Stored data entries
▼

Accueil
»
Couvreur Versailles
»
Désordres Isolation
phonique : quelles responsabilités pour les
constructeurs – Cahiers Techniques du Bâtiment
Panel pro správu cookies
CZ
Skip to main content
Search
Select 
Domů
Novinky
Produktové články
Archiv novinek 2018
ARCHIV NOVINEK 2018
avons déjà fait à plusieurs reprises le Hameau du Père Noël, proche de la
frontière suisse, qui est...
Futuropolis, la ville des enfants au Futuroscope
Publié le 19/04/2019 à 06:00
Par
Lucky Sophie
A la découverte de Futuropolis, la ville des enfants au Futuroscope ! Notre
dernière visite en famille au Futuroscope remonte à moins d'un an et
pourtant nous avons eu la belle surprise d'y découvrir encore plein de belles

▲

Please show each line in the records above that contains "Futuropolis".

Futuropolis, la ville des enfants au Futuroscope
A la découverte de Futuropolis, la ville des enfants au Futuroscope ! Notre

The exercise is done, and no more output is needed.